While Kinsey’s work was enabled by his status as a conservative family man, Wilhelm Reich’s message of radical sexual liberation attracted enemies and acolytes in equal measure. ‘The Box’ looks at a hero of counterculture America and enemy of the state, hailed by the beat poets and pursued by the FDA, and includes an ‘orgone accumulator’ – the reflectively lined box Reich believed generated vital libidinous energy in those who sat inside it.
‘The Lab’ points to the bespoke laboratory William Masters and Virginia Johnson secretly established at Washington University to observe and record hundreds of individuals having sex. Their measurements of real-time physiology – heart rate, lubrication, blood pressure, brain activity, organ size – during stimulation and orgasm established the complexity and power of sexual experience, especially among women, and the exhibition explores how their findings and campaigns for gendered equality in climactic response fed into the zeitgeist of the 1960s sexual revolution.
The National Survey of Sexual Attitudes and Lifestyles (Natsal) took the study of sex into the home.
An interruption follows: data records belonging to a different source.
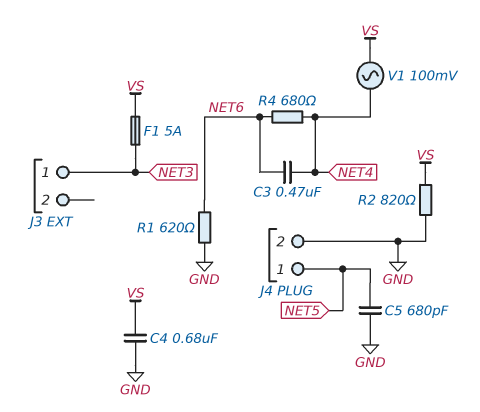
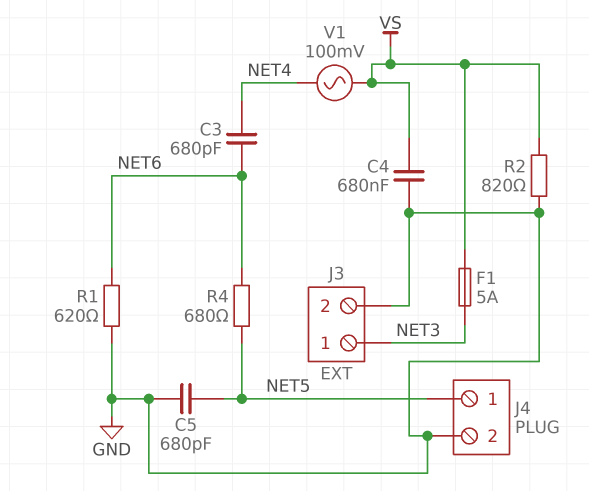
C3: 470nF (NET4, NET6) -> 680pF (NET4, NET6)
J3 pin 2: none -> GND
R4: 680 (NET4, NET6) -> 680 (NET5, NET6)

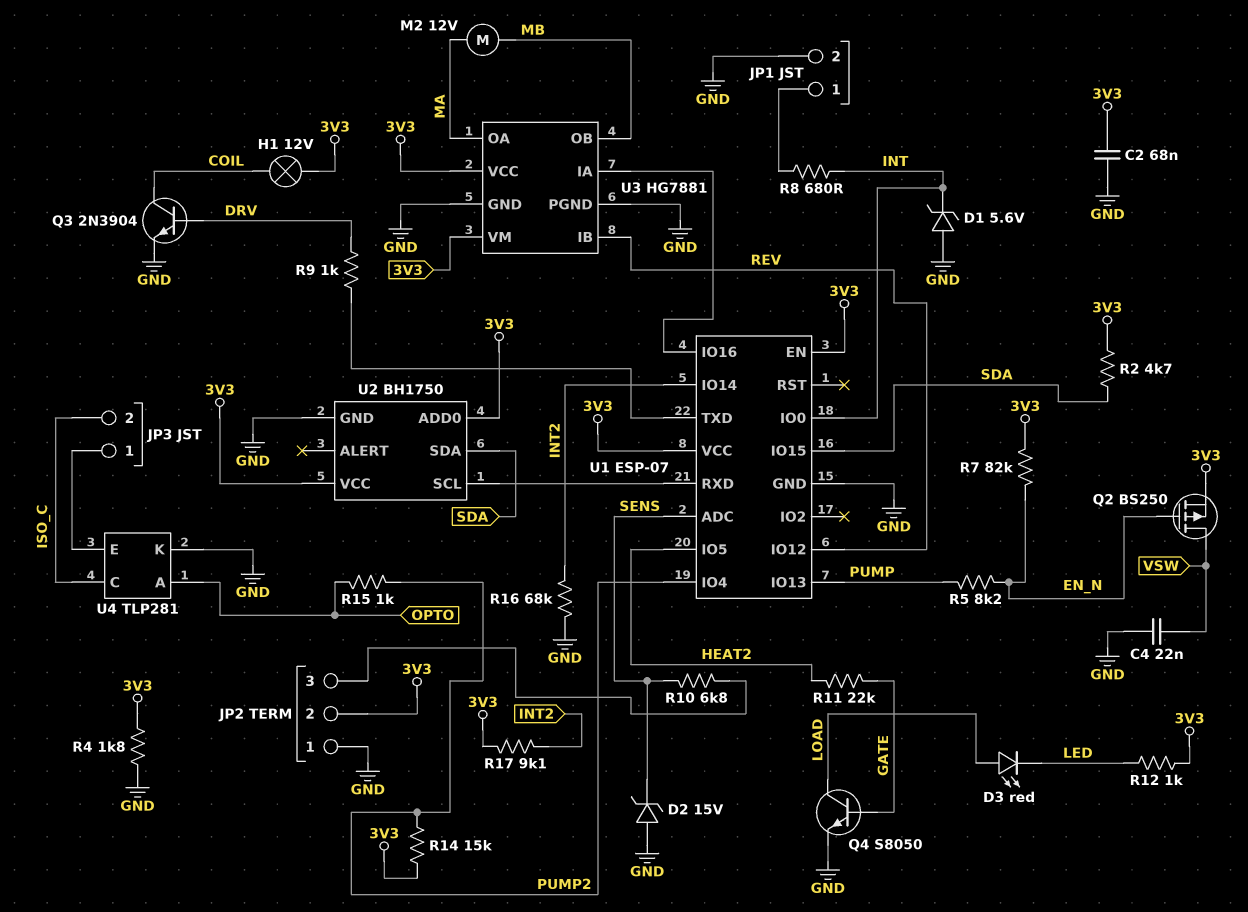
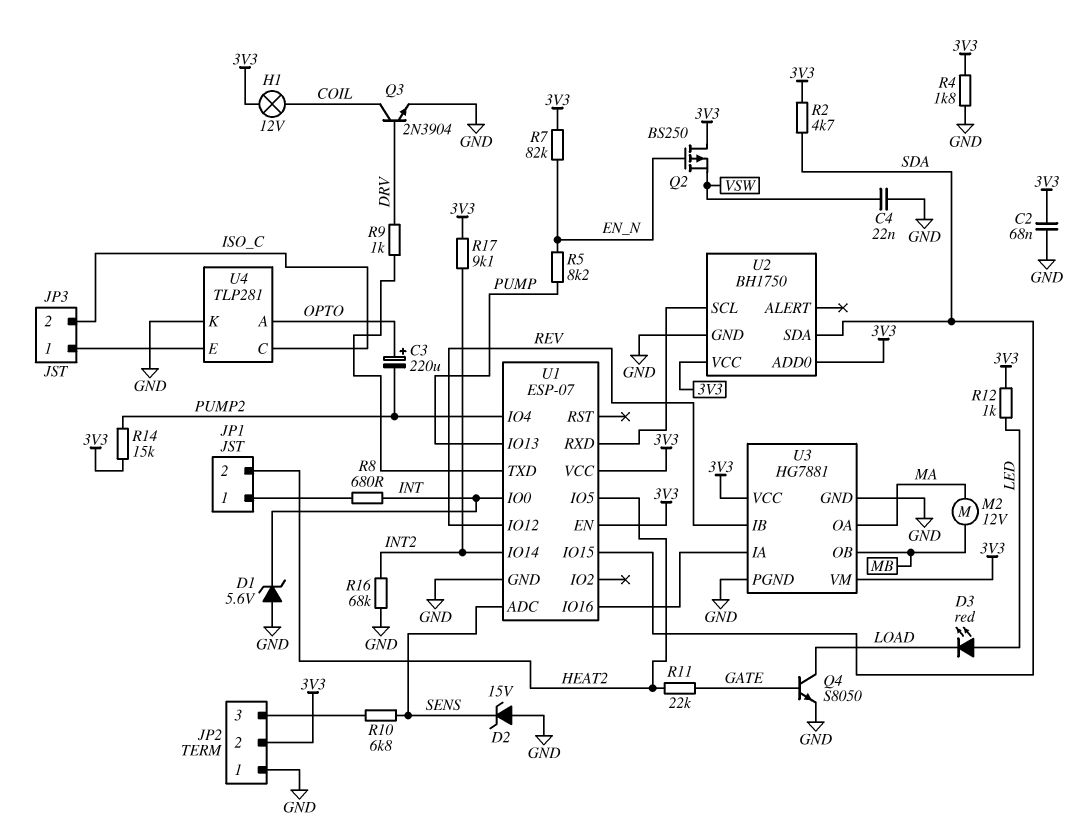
C3: none -> 220uF (plus OPTO, minus PUMP2)
D3: LED red (A LOAD, K LED) -> LED red (A LED, K LOAD)
JP1 pin 2: GND -> HEAT2
Q2: PMOS BS250 (G EN_N, D VSW, S 3V3) -> PMOS BS250 (G EN_N, D 3V3, S VSW)
R15: 1k (OPTO, PUMP2) -> none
Catalysed by the HIV/AIDS pandemic, the first survey, in 1990, sought to enable a sexual health strategy by understanding the sexual behaviour and beliefs of the population through in-home interviews. Two decades and three surveys on, Natsal gives unrivalled statistical insights into the changing attitudes and sexual experiences of the UK population. ‘The Home’ scrutinises the developing methodologies and techniques of contemporary sexologists, alongside the results of the Natsal surveys, and casts light on their own personal beliefs and motivations for research.
Kate Forde, curator, says: “‘The Institute of Sexology’ offers a complex, often contradictory story of the study of sex, and highlights the profound effect that the gathering and analysis of information can have in changing attitudes about the human condition. The exhibition presents typed diagnoses alongside handmade campaign material, scientific charts next to handwritten testimonies. But all are caught up in attempts to free us from the tyranny of preconceived ideas about sex, and suggest that our understanding about our sexual identities is a story of constant evolution.”
Ken Arnold, Head of Public Programmes at Wellcome Collection, says: “This exhibition is the first of our longer-form shows that provide an opportunity to evolve our exploration of a wide-ranging subject over more time and in greater depth than is usual for museums and galleries. In this, and future projects presented in the same gallery, we will experiment with the idea of carrying on curating an exhibition after it has been launched, making live interventions through performance and events, and learning from being open to the public. We hope that ‘The Institute of Sexology’ will become a living repository for visitors’ stories, inspiring debate and self-reflection on this most fascinating and vital of topics.”
‘The Institute of Sexology’ runs from 20 November 2014 to 13 September 2015 at Wellcome Collection, 183 Euston Road, London NW1 2BE. It is part of the Sexology Season from Wellcome Collection, which includes an illustrated publication, digital commissions and events within the exhibition and at partner venues and festivals across the country.